Георг поджал губы.
— Да, Мадлен, мы знаем, что ты готова защищать леди Виржинию до последнего. Однако мне все равно хотелось бы убедиться в том, что она благополучно отбыла домой, а лишь потом ехать самому.
— Глупости, — отмела я все возражения решительным жестом. — Вам действительно стоит проводить миссис Хат. Она плохо чувствует, и я беспокоюсь о ее здоровье. Она сегодня теряла сознание — от духоты на кухне, по ее словам, но ведь раньше за ней такого не водилось! А вы единственный, кто можете о ней позаботиться, и мне еще приходится вас уговаривать, — покачала я с укором головой. — Что же до меня, не извольте беспокоиться. Во-первых, мы же не пойдем бродить по городу, а просто посидим в кофейне. Во-вторых, мистер Маноле уже сидит на кухне и ждет лишь моего приказания — как велю, так сразу отправимся в особняк. В-третьих, скоро придет детектив Эллис, а уж с ним мне точно ничего не страшно.

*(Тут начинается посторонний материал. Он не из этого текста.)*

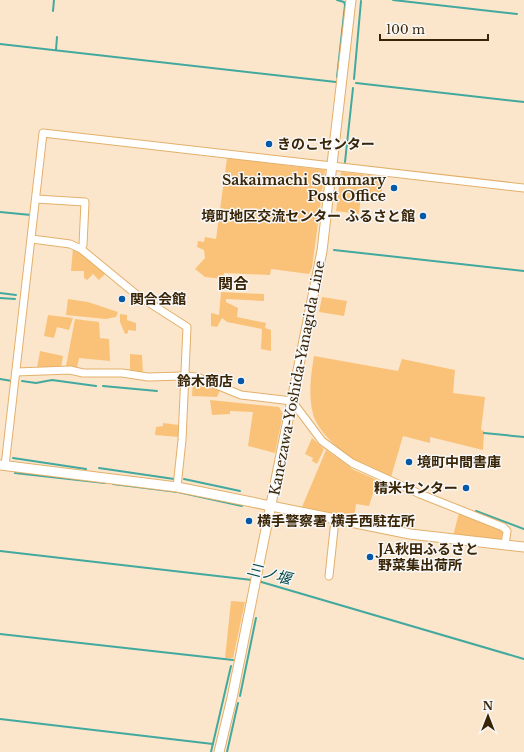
<svg xmlns="http://www.w3.org/2000/svg" width="524" height="752" font-family="'Libre Baskerville','Noto Sans JP',serif">
<rect width="100%" height="100%" fill="#fbe6cb"/>
<g fill="#f9c278">
<path d="M 227,158 L 325,170 L 312,268 L 309,274 L 271,269 L 270,275 L 224,273 L 223,279 L 205,277 L 195,269 L 205,258 L 204,250 L 197,247 L 198,241 L 204,242 L 205,237 L 216,239 Z"/>
<path d="M 341,172 L 384,177 L 381,197 L 361,195 L 359,214 L 336,211 Z"/>
<path d="M 73,248 L 77,250 L 107,272 L 99,280 L 93,274 L 87,280 L 84,278 L 84,271 L 71,271 Z"/>
<path d="M 221,292 L 264,294 L 264,301 L 226,299 L 226,302 L 238,308 L 237,317 L 266,323 L 265,328 L 271,330 L 271,351 L 261,349 L 262,329 L 227,322 L 222,318 L 217,327 L 211,326 L 211,313 L 219,315 Z"/>
<path d="M 322,297 L 347,301 L 344,316 L 319,312 Z"/>
<path d="M 68,299 L 88,302 L 118,312 L 116,317 L 106,319 L 66,315 Z"/>
<path d="M 120,314 L 127,315 L 127,320 L 136,323 L 136,331 L 128,330 L 128,333 L 125,334 L 120,322 Z"/>
<path d="M 48,315 L 73,318 L 69,330 L 57,327 L 54,338 L 44,336 Z"/>
<path d="M 75,319 L 99,322 L 100,338 L 109,339 L 110,361 L 79,358 L 77,368 L 66,366 Z"/>
<path d="M 40,351 L 63,356 L 61,368 L 37,368 Z"/>
<path d="M 130,354 L 142,355 L 143,374 L 130,372 Z"/>
<path d="M 314,356 L 398,371 L 402,359 L 455,370 L 453,393 L 485,397 L 481,430 L 484,431 L 483,450 L 430,437 L 430,443 L 403,436 L 391,477 C 380,472 365,468 355,461 C 340,451 318,432 313,414 C 308,395 311,374 314,356 Z"/>
<path d="M 193,380 L 220,390 L 217,397 L 192,396 Z"/>
<path d="M 210,400 L 279,407 L 283,414 L 275,453 L 248,446 L 253,412 L 230,411 L 230,414 L 212,415 Z"/>
<path d="M 163,423 L 179,425 L 179,437 L 155,435 L 156,427 L 163,426 Z"/>
<path d="M 312,438 L 324,449 L 317,464 L 312,461 L 313,458 L 305,454 Z"/>
<path d="M 326,450 L 354,470 L 389,485 L 380,494 L 374,490 L 369,506 L 356,504 L 354,519 L 302,507 Z"/>
<path d="M 459,513 L 503,530 L 501,539 L 453,536 Z"/>
<path d="M 231,601 L 245,602 L 233,658 L 225,658 Z"/>
</g>
<g fill="none" stroke-linecap="round" stroke-linejoin="round">
<g stroke="#43a99f" stroke-width="2">
<path d="M 337,0 L 344,2 L 345,5 L 337,77"/>
<path d="M 393,0 L 517,14"/>
<path d="M 53,11 L 54,0"/>
<path d="M 0,44 L 336,82"/>
<path d="M 56,50 L 57,37"/>
<path d="M 354,79 L 361,1"/>
<path d="M 356,83 L 524,102"/>
<path d="M 345,162 L 353,88"/>
<path d="M 0,212 L 31,215"/>
<path d="M 334,250 L 524,271"/>
<path d="M 0,293 L 16,295"/>
<path d="M 0,298 L 15,299"/>
<path d="M 0,379 L 12,381"/>
<path d="M 22,381 L 36,383 L 52,380 L 96,386"/>
<path d="M 103,386 L 157,391"/>
<path d="M 484,433 L 524,437"/>
<path d="M 13,458 L 86,469"/>
<path d="M 99,468 L 174,479"/>
<path d="M 15,473 L 105,483"/>
<path d="M 184,479 L 240,491"/>
<path d="M 113,484 L 178,492 L 242,506"/>
<path d="M 476,511 L 524,529"/>
<path d="M 0,551 L 252,580"/>
<path d="M 258,581 L 524,659"/>
<path d="M 0,634 L 233,660"/>
<path d="M 240,696 L 256,618"/>
<path d="M 0,719 L 213,744"/>
<path d="M 211,752 L 231,666"/>
<path d="M 227,752 L 238,703"/>
</g>
<defs>
<g id="street">
<path d="M 36,199 L 85,202 L 83,245 L 81,249"/>
<path d="M 32,239 L 70,244 L 81,249 L 137,295 L 187,327 L 182,440 L 177,487"/>
<path d="M 16,372 L 70,370 L 83,373 L 122,373 L 148,377 L 184,376 L 197,377 L 241,395 L 292,401 L 322,441 L 352,463 L 420,494 L 503,527 L 507,531 L 505,545"/>
<path d="M 5,466 L 43,133 L 524,188"/>
<path d="M 329,576 L 335,520"/>
</g>
<g id="secondary">
<path d="M 0,465 L 177,487 L 410,534 L 524,547"/>
<path d="M 219,752 L 232,698 L 322,251 L 351,0"/>
</g>
</defs>
<use href="#street" stroke="#e3b06b" stroke-width="9"/>
<use href="#secondary" stroke="#e3b06b" stroke-width="11"/>
<use href="#street" stroke="#fff" stroke-width="7"/>
<use href="#secondary" stroke="#fff" stroke-width="9"/>
</g>
<g fill="#0558a6" stroke="#f7f7f7" stroke-width="1.5">
<circle cx="269" cy="144" r="4"/>
<circle cx="394" cy="188" r="4"/>
<circle cx="423" cy="216" r="4"/>
<circle cx="122" cy="299" r="4"/>
<circle cx="241" cy="381" r="4"/>
<circle cx="409" cy="462" r="4"/>
<circle cx="466" cy="488" r="4"/>
<circle cx="249" cy="521" r="4"/>
<circle cx="370" cy="557" r="4"/>
</g>
<g text-anchor="middle" stroke-width="3" stroke-linejoin="round" paint-order="stroke">
<g font-size="14" font-weight="bold" fill="#392506" stroke="#f7f7f7" text-anchor="start">
<text x="277" y="149">きのこセンター</text>
<text x="386" y="185" text-anchor="end">Sakaimachi Summary<tspan x="386" dy="16">Post Office</tspan></text>
<text x="415" y="221" text-anchor="end">境町地区交流センター ふるさと館</text>
<text x="130" y="304">関合会館</text>
<text x="233" y="386" text-anchor="end">鈴木商店</text>
<text x="417" y="467">境町中間書庫</text>
<text x="458" y="493" text-anchor="end">精米センター</text>
<text x="257" y="526">横手警察署 横手西駐在所</text>
<text x="378" y="554">JA秋田ふるさと<tspan x="378" dy="16">野菜集出荷所</tspan></text>
</g>
<g font-size="14" fill="#392506" stroke="#f7f7f7">
<text transform="translate(297 378) rotate(-79)" y="5">Kanezawa-Yoshida-Yanagida Line</text>
</g>
<g font-size="15" font-weight="bold" fill="#392506" stroke="#f7f7f7">
<text x="233" y="289">関合</text>
</g>
<g font-size="15" font-style="italic" fill="#004847" stroke="#f7f7f7">
<text transform="translate(269 574) rotate(14)" y="5">三ノ堰</text>
</g>
</g>
<g transform="translate(488 716)" stroke="#f7f7f7" stroke-width="3" paint-order="stroke">
<path d="M0-3L7 15L0 10L-7 15Z" fill="#392506"/>
<text y="-6" font-size="11" font-weight="bold" text-anchor="middle" fill="#392506">N</text>
</g>
<path d="M380 34v6h108v-6" fill="none" stroke="#392506" stroke-width="2"/>
<text x="386" y="34" font-size="12" fill="#392506" stroke="#f7f7f7" stroke-width="3" paint-order="stroke">100 m</text>
</svg>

— Одна, наедине с двумя мужчинами?
Голос у Георга посуровел.
— Мэдди побудет моей дуэньей.
— Мадлен сама — наивная, беспомощная девушка! — вспылил Георг. «Наивная, беспомощная девушка» развернулась резко, как змея, и грозно уперла руки в бока. Взгляд ее не обещал Георгу ничего хорошего. — Как она может уберечь вас от… от…
— У-у, мистер Белкрафт, не знал, что вы мне настолько не доверяете.
— Эллис!
— Мистер Норманн!
— Да-да, это я, всеми обожаемый, везде обсуждаемый и страшно голодный, — ослепительно улыбнулся детектив. — Мистер Белкрафт, не извольте волноваться. Идите уже провожать миссис Хат, а то она сидит на кухне с таким неприкаянным видом, что аж сердце кровью обливается. Честное джентльменское… нет, так вы мне не поверите… готов поклясться своим полугодовым жалованием, что в моем обществе леди Виржинии ничего не грозит, — подмигнул он мне. — Ну, а в крайнем случае она всегда может откупиться от меня каким-нибудь пирогом. Или еще чем-нибудь вкусным.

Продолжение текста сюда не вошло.